== Segment start ==

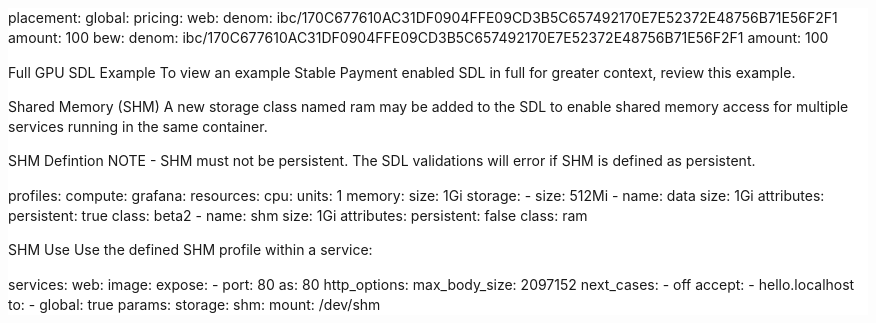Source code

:   placement:
    global:
      pricing:
        web:
          denom: ibc/170C677610AC31DF0904FFE09CD3B5C657492170E7E52372E48756B71E56F2F1
          amount: 100
        bew:
          denom: ibc/170C677610AC31DF0904FFE09CD3B5C657492170E7E52372E48756B71E56F2F1
          amount: 100

Full GPU SDL Example
To view an example Stable Payment enabled SDL in full for greater context, review this example.

Shared Memory (SHM)
A new storage class named ram may be added to the SDL to enable shared memory access for multiple services running in the same container.

SHM Defintion
NOTE - SHM must not be persistent. The SDL validations will error if SHM is defined as persistent. 

profiles:
  compute:
    grafana:
      resources:
        cpu:
          units: 1
        memory:
          size: 1Gi
        storage:
          - size: 512Mi
          - name: data
            size: 1Gi
            attributes:
              persistent: true
              class: beta2
          - name: shm
            size: 1Gi
            attributes:
              persistent: false
              class: ram

SHM Use
Use the defined SHM profile within a service:

services:
  web:
    image: <docker image>
    expose:
      - port: 80
        as: 80
        http_options:
          max_body_size: 2097152
          next_cases:
            - off
        accept:
          - hello.localhost
        to:
          - global: true
    params:
      storage:
        shm:
          mount: /dev/shm
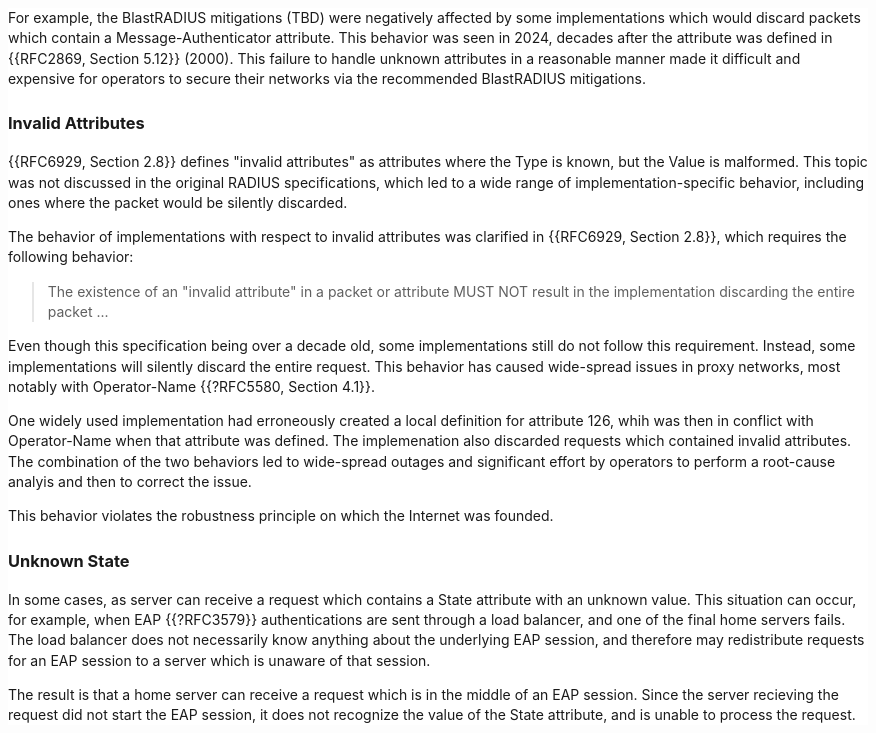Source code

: For example, the BlastRADIUS mitigations (TBD) were negatively
affected by some implementations which would discard packets which
contain a Message-Authenticator attribute.  This behavior was seen in
2024, decades after the attribute was defined in {{RFC2869, Section
5.12}} (2000).  This failure to handle unknown attributes in a
reasonable manner made it difficult and expensive for operators to
secure their networks via the recommended BlastRADIUS mitigations.

### Invalid Attributes

{{RFC6929, Section 2.8}} defines "invalid attributes" as attributes
where the Type is known, but the Value is malformed.  This topic was
not discussed in the original RADIUS specifications, which led to a
wide range of implementation-specific behavior, including ones where
the packet would be silently discarded.

The behavior of implementations with respect to invalid attributes was
clarified in {{RFC6929, Section 2.8}}, which requires the following
behavior:

> The existence of an "invalid attribute" in a
> packet or attribute MUST NOT result in the implementation discarding
> the entire packet ...

Even though this specification being over a decade old, some
implementations still do not follow this requirement.  Instead, some
implementations will silently discard the entire request.  This
behavior has caused wide-spread issues in proxy networks, most notably
with Operator-Name {{?RFC5580, Section 4.1}}.

One widely used implementation had erroneously created a local
definition for attribute 126, whih was then in conflict with
Operator-Name when that attribute was defined.  The implemenation also
discarded requests which contained invalid attributes.  The
combination of the two behaviors led to wide-spread outages and
significant effort by operators to perform a root-cause analyis and
then to correct the issue.

This behavior violates the robustness principle on which the Internet
was founded.

### Unknown State

In some cases, as server can receive a request which contains a State
attribute with an unknown value.  This situation can occur, for
example, when EAP {{?RFC3579}} authentications are sent through a load
balancer, and one of the final home servers fails.  The load balancer
does not necessarily know anything about the underlying EAP session,
and therefore may redistribute requests for an EAP session to a server
which is unaware of that session.

The result is that a home server can receive a request which is in the
middle of an EAP session.  Since the server recieving the request did
not start the EAP session, it does not recognize the value of the
State attribute, and is unable to process the request.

== Segment end ==

** Required action **
Copy out all the records above word for word, leaving out the pictures.

** Answer area **
Source code

:   placement:
    global:
      pricing:
        web:
          denom: ibc/170C677610AC31DF0904FFE09CD3B5C657492170E7E52372E48756B71E56F2F1
          amount: 100
        bew:
          denom: ibc/170C677610AC31DF0904FFE09CD3B5C657492170E7E52372E48756B71E56F2F1
          amount: 100

Full GPU SDL Example
To view an example Stable Payment enabled SDL in full for greater context, review this example.

Shared Memory (SHM)
A new storage class named ram may be added to the SDL to enable shared memory access for multiple services running in the same container.

SHM Defintion
NOTE - SHM must not be persistent. The SDL validations will error if SHM is defined as persistent. 

profiles:
  compute:
    grafana:
      resources:
        cpu:
          units: 1
        memory:
          size: 1Gi
        storage:
          - size: 512Mi
          - name: data
            size: 1Gi
            attributes:
              persistent: true
              class: beta2
          - name: shm
            size: 1Gi
            attributes:
              persistent: false
              class: ram

SHM Use
Use the defined SHM profile within a service:

services:
  web:
    image: <docker image>
    expose:
      - port: 80
        as: 80
        http_options:
          max_body_size: 2097152
          next_cases:
            - off
        accept:
          - hello.localhost
        to:
          - global: true
    params:
      storage:
        shm:
          mount: /dev/shm
Source code

: For example, the BlastRADIUS mitigations (TBD) were negatively
affected by some implementations which would discard packets which
contain a Message-Authenticator attribute.  This behavior was seen in
2024, decades after the attribute was defined in {{RFC2869, Section
5.12}} (2000).  This failure to handle unknown attributes in a
reasonable manner made it difficult and expensive for operators to
secure their networks via the recommended BlastRADIUS mitigations.

### Invalid Attributes

{{RFC6929, Section 2.8}} defines "invalid attributes" as attributes
where the Type is known, but the Value is malformed.  This topic was
not discussed in the original RADIUS specifications, which led to a
wide range of implementation-specific behavior, including ones where
the packet would be silently discarded.

The behavior of implementations with respect to invalid attributes was
clarified in {{RFC6929, Section 2.8}}, which requires the following
behavior:

> The existence of an "invalid attribute" in a
> packet or attribute MUST NOT result in the implementation discarding
> the entire packet ...

Even though this specification being over a decade old, some
implementations still do not follow this requirement.  Instead, some
implementations will silently discard the entire request.  This
behavior has caused wide-spread issues in proxy networks, most notably
with Operator-Name {{?RFC5580, Section 4.1}}.

One widely used implementation had erroneously created a local
definition for attribute 126, whih was then in conflict with
Operator-Name when that attribute was defined.  The implemenation also
discarded requests which contained invalid attributes.  The
combination of the two behaviors led to wide-spread outages and
significant effort by operators to perform a root-cause analyis and
then to correct the issue.

This behavior violates the robustness principle on which the Internet
was founded.

### Unknown State

In some cases, as server can receive a request which contains a State
attribute with an unknown value.  This situation can occur, for
example, when EAP {{?RFC3579}} authentications are sent through a load
balancer, and one of the final home servers fails.  The load balancer
does not necessarily know anything about the underlying EAP session,
and therefore may redistribute requests for an EAP session to a server
which is unaware of that session.

The result is that a home server can receive a request which is in the
middle of an EAP session.  Since the server recieving the request did
not start the EAP session, it does not recognize the value of the
State attribute, and is unable to process the request.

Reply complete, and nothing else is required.